→ **Given data**
--

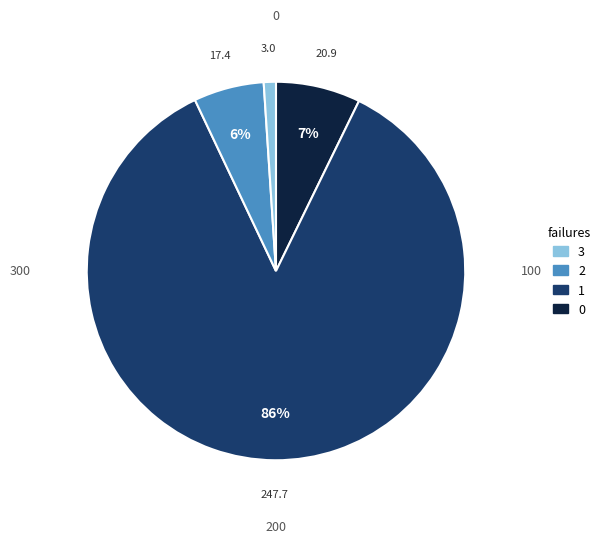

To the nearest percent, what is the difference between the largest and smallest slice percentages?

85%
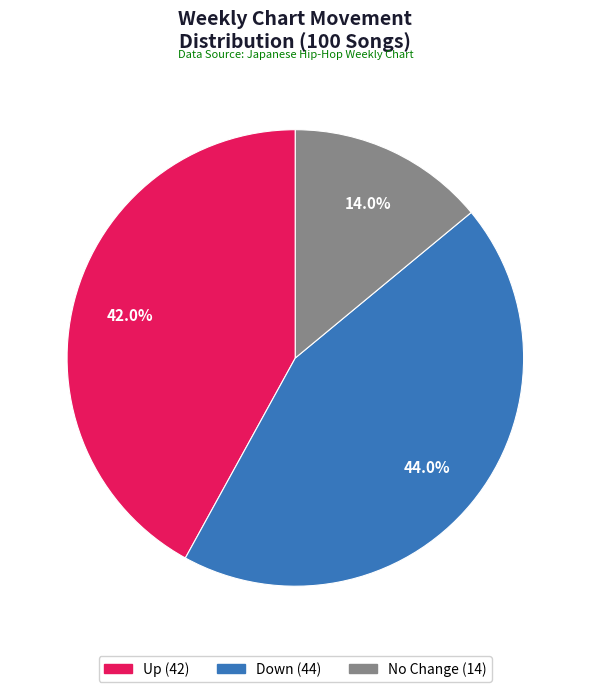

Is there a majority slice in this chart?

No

--

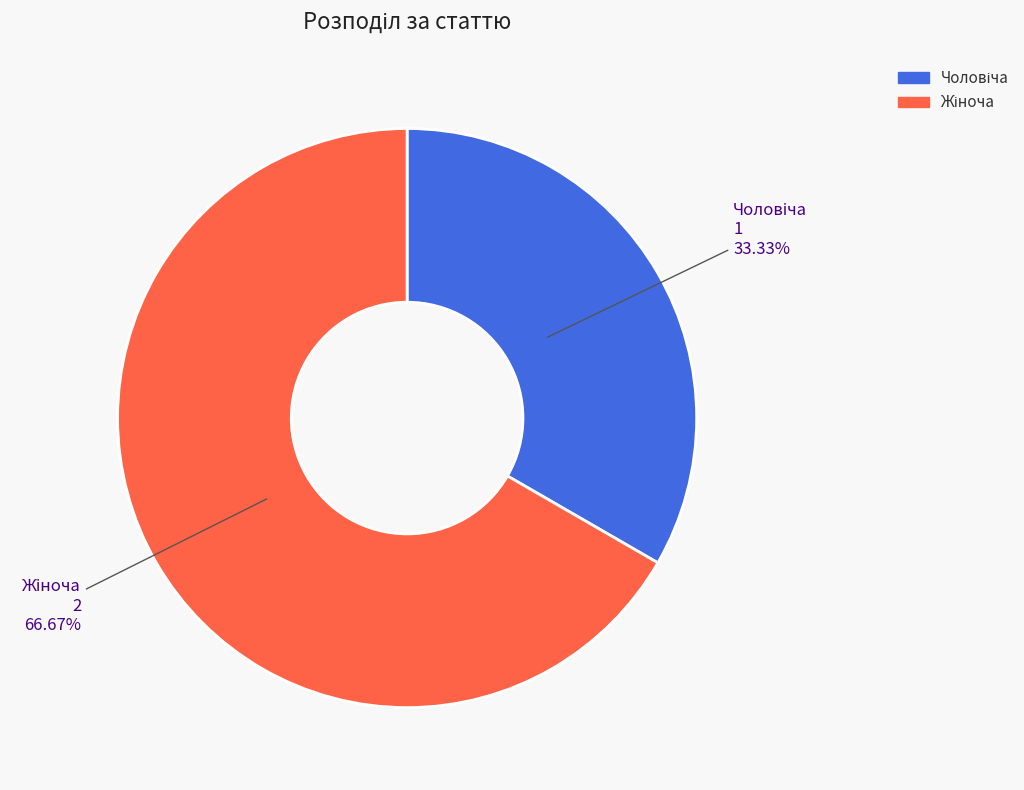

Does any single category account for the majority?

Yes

--

→ **To do**
Set out the records from the line containing "To the nearest" up to and including the line containing "Is there a majority slice in this chart?" as a numbered list, with blank lines dropped and pictures omitted.

→ **Final answer**
1. To the nearest percent, what is the difference between the largest and smallest slice percentages?
2. 85%
3. Is there a majority slice in this chart?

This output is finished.